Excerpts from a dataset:
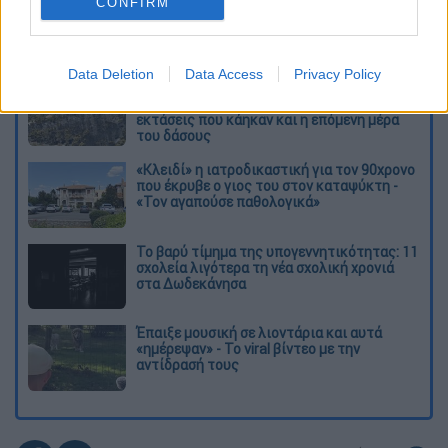
CONFIRM
Διαβάστε ακόμη
Data Deletion
Data Access
Privacy Policy
Η «ακτινογραφία» της καταστροφής από
τις φωτιές στη Δυτική Αττική - Οι
εκτάσεις που κάηκαν και η επόμενη μέρα
του δάσους
«Κλειδί» η ιατροδικαστική για τον 90χρονο
που έκρυβε ο γιος του στον καταψύκτη -
«Τον αγαπούσε παθολογικά»
Το βαρύ τίμημα της υπογεννητικότητας: 11
σχολεία λιγότερα τη νέα σχολική χρονιά
στα Δωδεκάνησα
Έπαιξε μουσική σε λιοντάρια και αυτά
«ημέρεψαν» - Το viral βίντεο με την
αντίδρασή τους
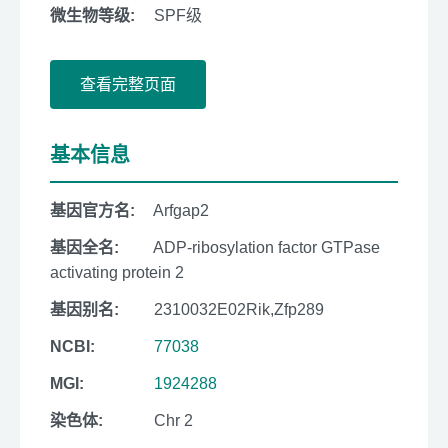
微生物等级:
SPF级
查看完整页面
基本信息
基因官方名:
Arfgap2
基因全名:
ADP-ribosylation factor GTPase
activating protein 2
基因别名:
2310032E02Rik,Zfp289
NCBI:
77038
MGI:
1924288
染色体:
Chr 2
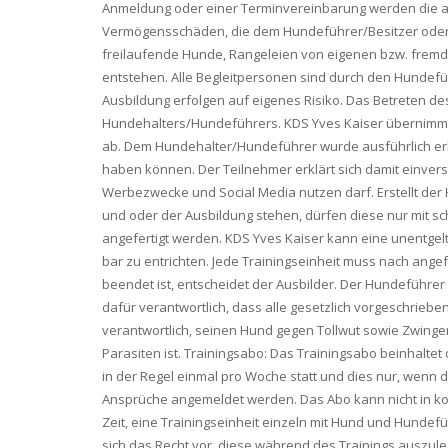
Anmeldung oder einer Terminvereinbarung werden die al
Vermögensschäden, die dem Hundeführer/Besitzer oder 
freilaufende Hunde, Rangeleien von eigenen bzw. fremd
entstehen. Alle Begleitpersonen sind durch den Hundefü
Ausbildung erfolgen auf eigenes Risiko. Das Betreten des
Hundehalters/Hundeführers. KDS Yves Kaiser übernimmt ke
ab. Dem Hundehalter/Hundeführer wurde ausführlich erkl
haben können. Der Teilnehmer erklärt sich damit einvers
Werbezwecke und Social Media nutzen darf. Erstellt de
und oder der Ausbildung stehen, dürfen diese nur mit s
angefertigt werden. KDS Yves Kaiser kann eine unentgelt
bar zu entrichten. Jede Trainingseinheit muss nach ang
beendet ist, entscheidet der Ausbilder. Der Hundeführer
dafür verantwortlich, dass alle gesetzlich vorgeschriebe
verantwortlich, seinen Hund gegen Tollwut sowie Zwinge
Parasiten ist. Trainingsabo: Das Trainingsabo beinhaltet
in der Regel einmal pro Woche statt und dies nur, wenn d
Ansprüche angemeldet werden. Das Abo kann nicht in ko
Zeit, eine Trainingseinheit einzeln mit Hund und Hundef
sich das Recht vor, diese während des Trainings auszul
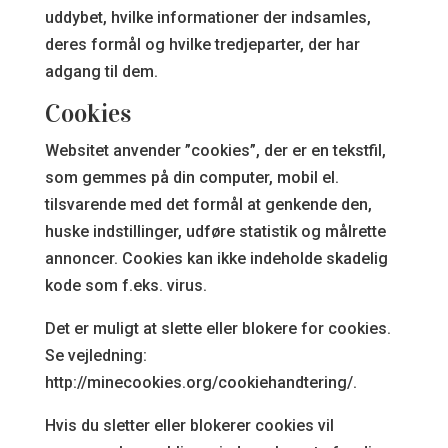
uddybet, hvilke informationer der indsamles,
deres formål og hvilke tredjeparter, der har
adgang til dem.
Cookies
Websitet anvender ”cookies”, der er en tekstfil,
som gemmes på din computer, mobil el.
tilsvarende med det formål at genkende den,
huske indstillinger, udføre statistik og målrette
annoncer. Cookies kan ikke indeholde skadelig
kode som f.eks. virus.
Det er muligt at slette eller blokere for cookies.
Se vejledning:
http://minecookies.org/cookiehandtering/.
Hvis du sletter eller blokerer cookies vil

- **Exercise**
Which lines of the data above contain the string "Ausbildung"? Copy each of them.

- **Answer section**
Ausbildung erfolgen auf eigenes Risiko. Das Betreten des
und oder der Ausbildung stehen, dürfen diese nur mit s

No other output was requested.